Antagonistic and Non-antagonistic
Argumentation
There is an basic difference between
antagonistic
and non-antagonistic argumentation: The goals of
antagonistic
argumentation are
usually:
-
promoting, increasing, and taking advantage of
disunity among opponents and their allies,
-
seeking verbal and material dominance, pushing
opponents out of the way,
-
bringing about psychological, verbal and physical
confusion and demobilization of opponent forces,
-
causing the disruption, neutralization and
ultimate elimination and disbanding of opponent forces,
-
creating favorable conditions for ultimate total
material victory for yourself and allies.
-
Antagonism may start out as rhetorical but
often ends up very material: In antagonistic argumentation, you try
to
accuse, discredit, indict, convict, impeach, defeat,
eliminate
or sometimes even kill the opponent.
Antagonistic argumentation is a loaded
weapon. Never point it at someone unless you intend to destroy them!
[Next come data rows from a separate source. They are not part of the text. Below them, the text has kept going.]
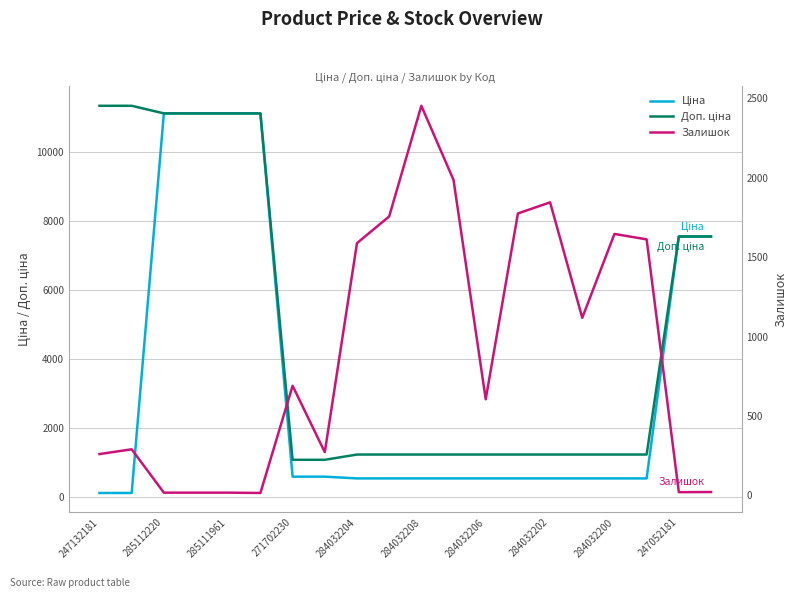

What value does the Залишок series have at 271702230?

17.0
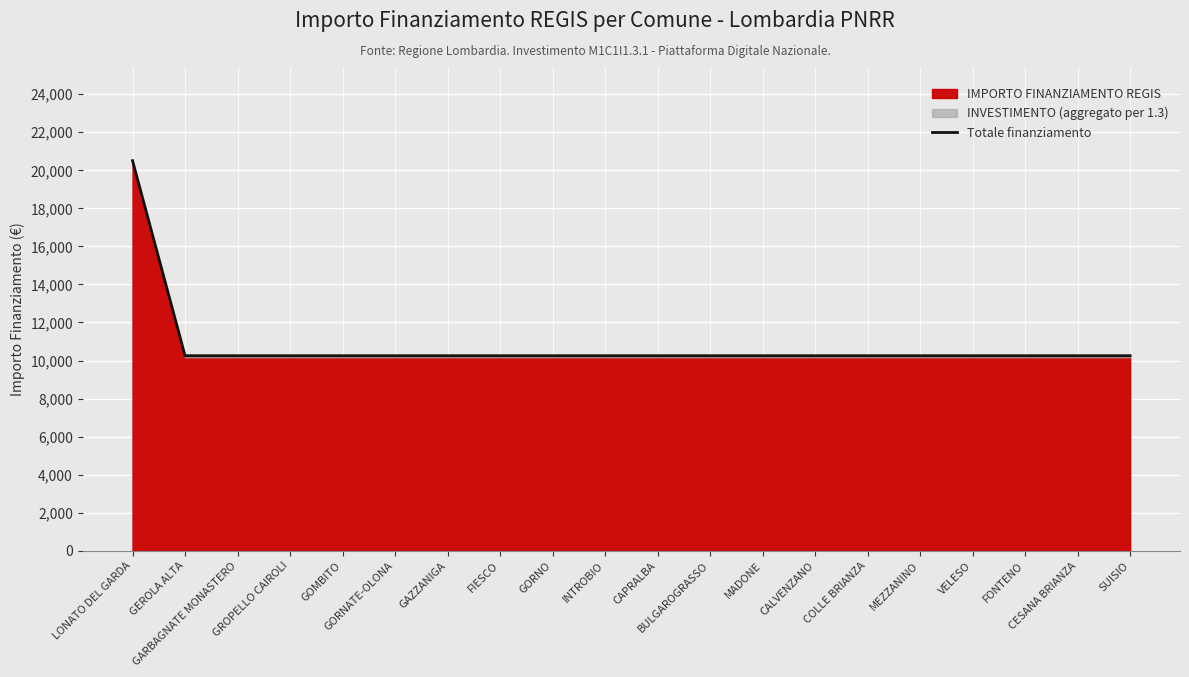

Which has a higher value, SUISIO or FONTENO?

SUISIO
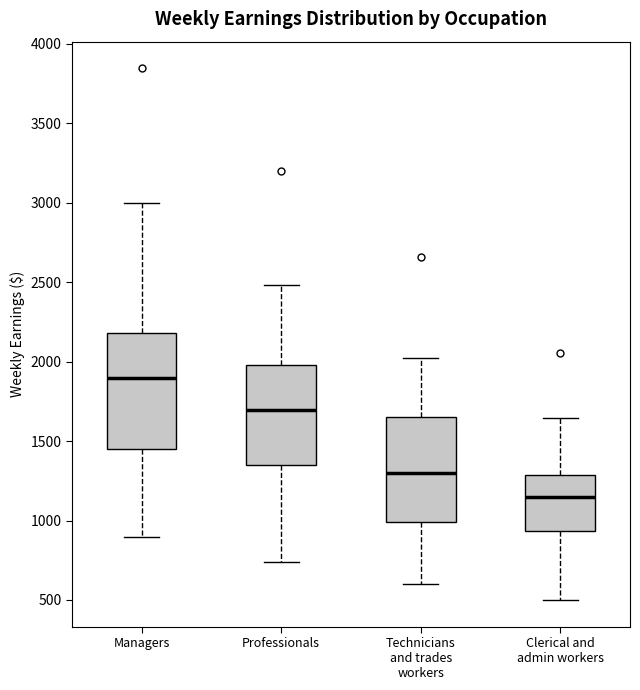

Which box has the lowest median line?

Clerical and admin workers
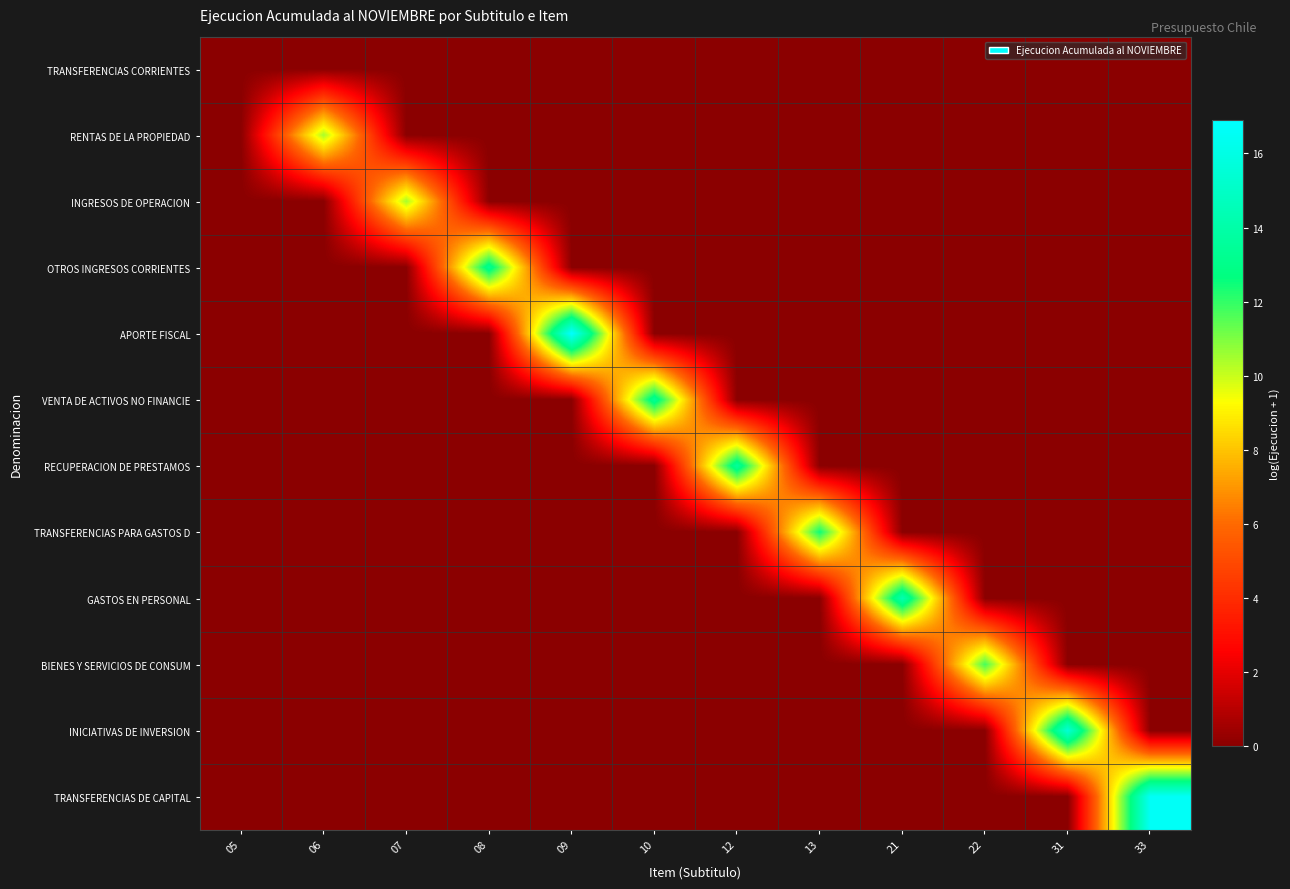

At 09, list the series in order from largest to smallest.

APORTE FISCAL, TRANSFERENCIAS CORRIENTES, RENTAS DE LA PROPIEDAD, INGRESOS DE OPERACION, OTROS INGRESOS CORRIENTES, VENTA DE ACTIVOS NO FINANCIE, RECUPERACION DE PRESTAMOS, TRANSFERENCIAS PARA GASTOS D, GASTOS EN PERSONAL, BIENES Y SERVICIOS DE CONSUM, INICIATIVAS DE INVERSION, TRANSFERENCIAS DE CAPITAL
Non-antagonistic differences are sometimes
material, but are always most appropriately settled by
discursive (rhetorical) means:
- seeking unity,
- practicing respect and mutual support,
- understanding, consciousness-raising and
compassion,
- seeking peace and reconciliation,
- democracy,
- free and open discussion and
- finding ways of working together toward
the
common goal.
Cooperation builds.
Your task as a writer is to correctly determine
when each form of argument is appropriate, and when it is not.